Andrometa, that eccentric spinster sister, is one key to this realization. Though Colin has loved Rachel for years, Andrometa never thought much of her. She doubted that Rachel would love her brother the way he wanted to be loved. Andrometa’s odd looks and spinsterish ways have made it easy for Rachel to dismiss her low opinion but now Rachel doubts herself. Through the course of this book Rachel comes to like and respect Andrometa. The more she cares for her the more she sees her own life as a shallow contrast.
An amateur boxer and country gentleman, Sir Colin Varins, makes an unlikely hero for a Regency Romance. Neither handsome nor witty, he’s the kind of man Rachel vowed never to marry. But he is loyal, and unlike Yarnell, he loves Rachel passionately.

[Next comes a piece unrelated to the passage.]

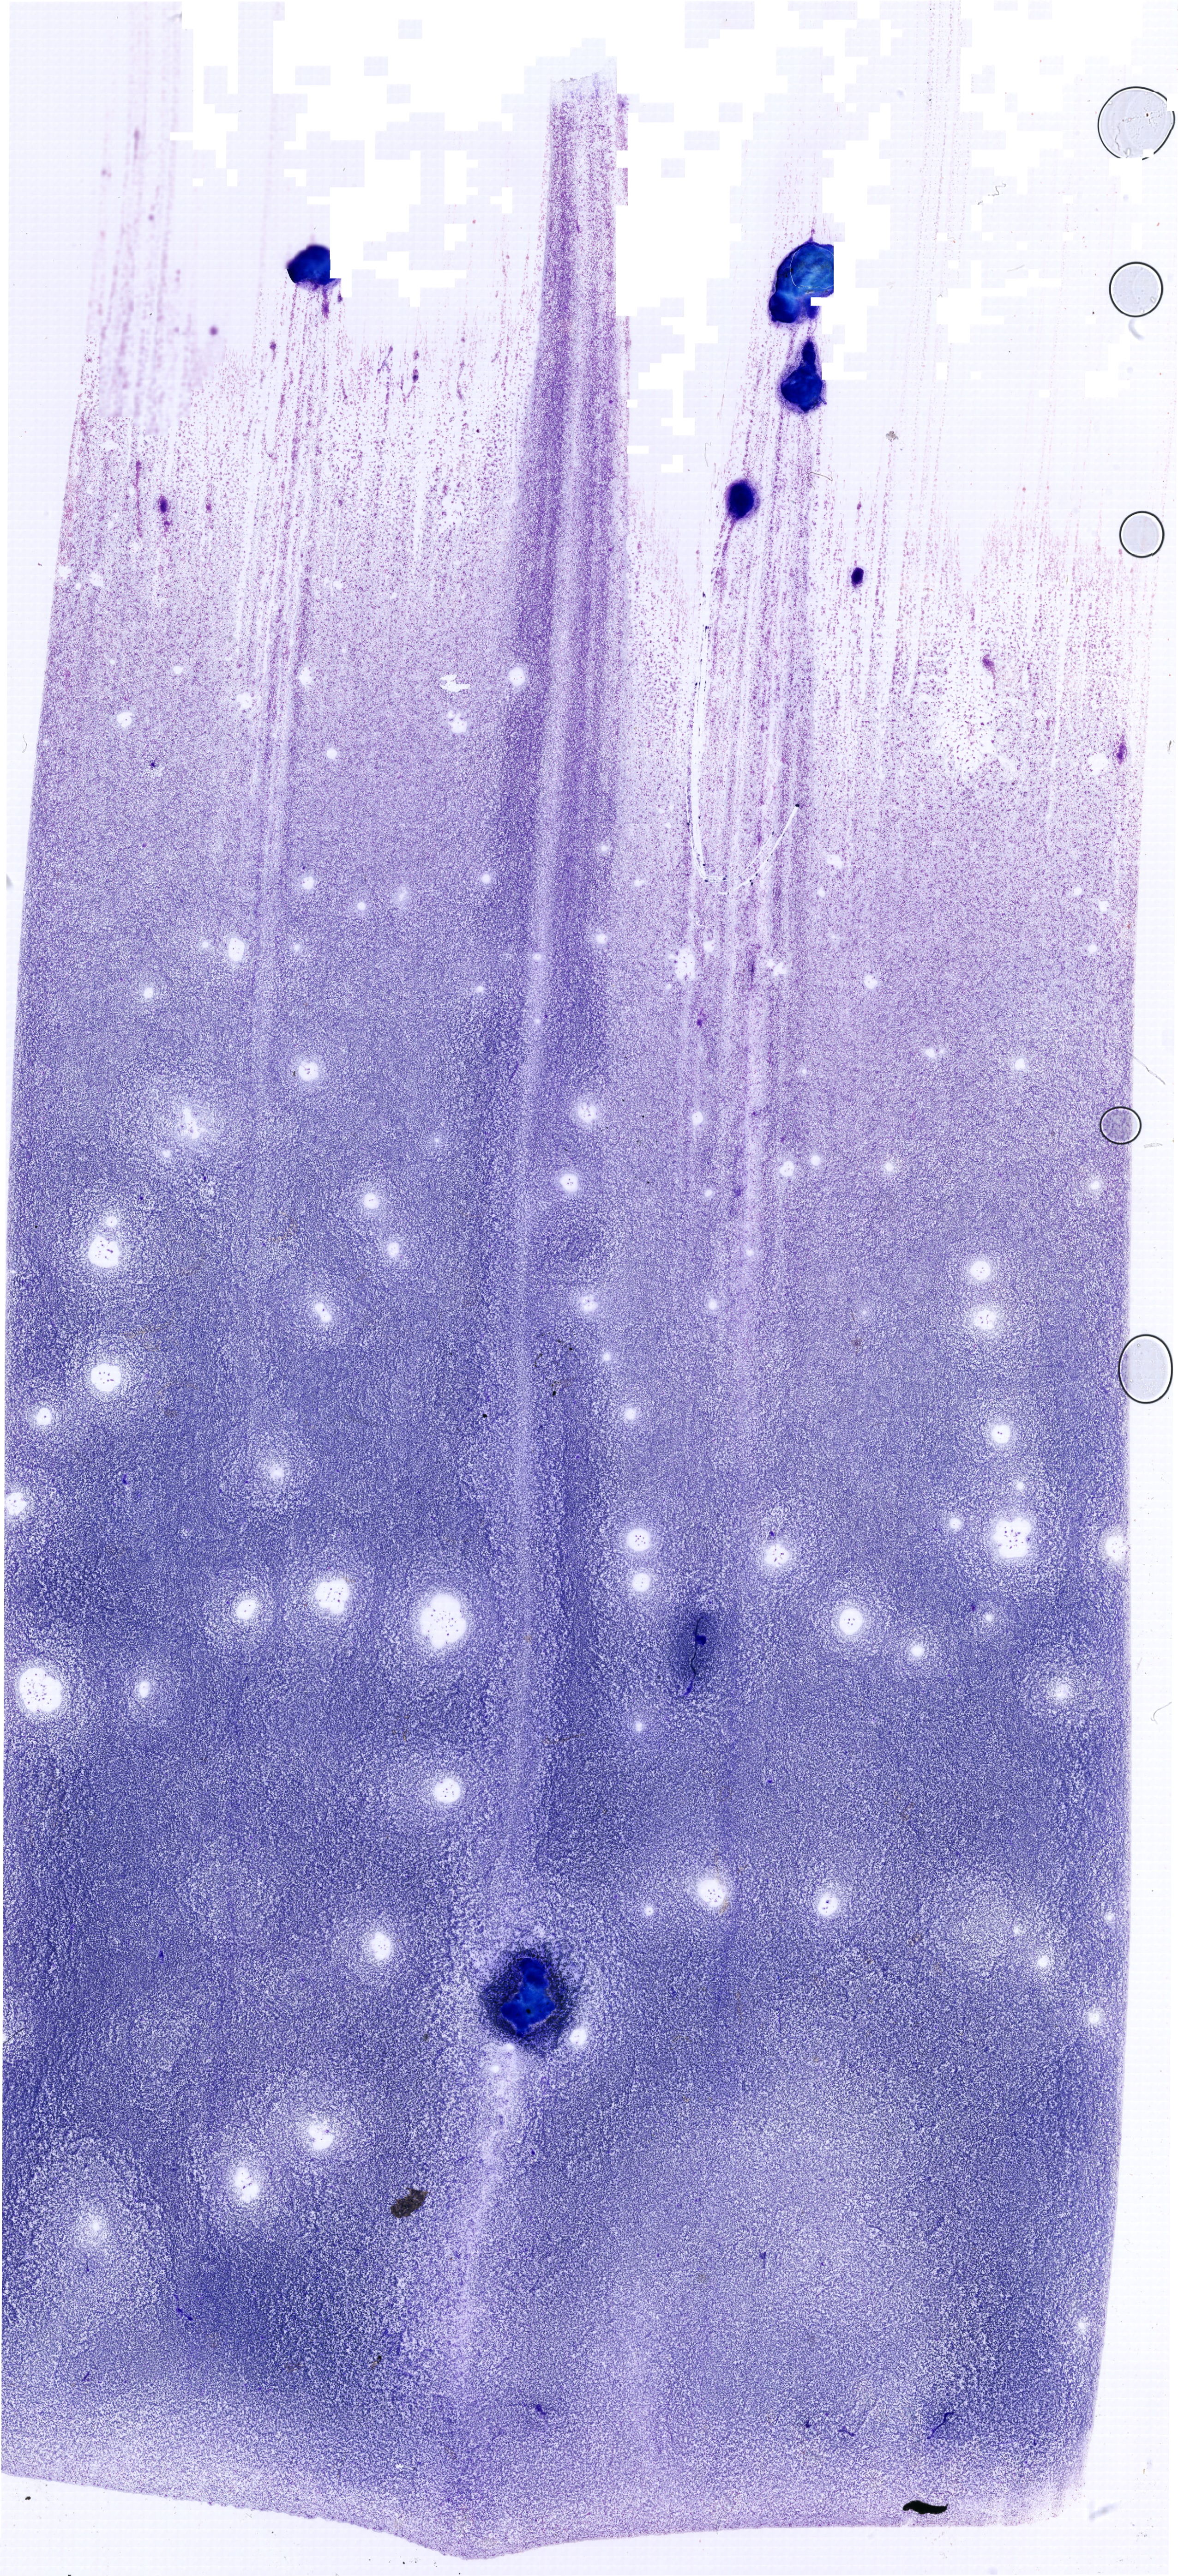
Whole-slide image of a May-Grünwald-Giemsa (MGG)-stained bone marrow aspirate smear, low-resolution overview of the scanned area, about 19.9 x 43.6 mm. Patient sex: male.
Diagnosis: Mixed Phenotype Acute Leukemia, B/Myeloid.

He thinks of her as perfect, which is part of the problem. Because Colin seemed to be in love with Rachel as an ideal, she felt he didn’t love her as a person and never took him all that seriously. But as the story progresses, Colin begins to see Rachel’s faults and lets her know he sees them. That, in part, is how the two end up developing a real relationship.
Much of Rachel’s Change of Heart is devoted to Rachel’s developing maturity, her relationship with Andrometa, and the clever way that she manages to break her relationship with Yarnell. Rachel is undoubtedly a headstrong young woman who is alternately spoiled and vulnerable. She is also the best thing about this book. It’s easy to judge her harshly at the start. She has made an engagement for the shallowest of reasons and fails to defend those who care about her. But watching her mature, discover her flaws, and rectify her decisions and behavior make her worth reading.
The flaw in the book is Sir Colin. He’s quite simply a dud. In writing a hero who is neither handsome nor witty, Donna Simpson failed to write one who was compelling. I admired Colin. I liked Colin. He’s the “salt of the Earth.” But no matter what he did, as a reader, I did not love Colin. Time and time again we are told that Colin is less than attractive (the word “homely” makes an appearance) without the compensating personality traits that would make him sexy. In fact there were times that I wished that the obnoxious Lord Yarnell would reform.
In addition to the main love story, a tender secondary romance features Andrometa and one of Colin’s boxing associates. This man is so different and rough around the edges that I wished more time had been spent on him.
Few books could survive an unsexy hero, but Rachel’s Change of Heart manages it. Despite my lack of passion for Sir Colin, I kept turning the pages in order to watch Rachel’s metamorphosis. I’m glad I read it and recommend it to lovers of Regencies and anyone who likes to read about the ways a silly person can mature and become someone genuinely worth knowing.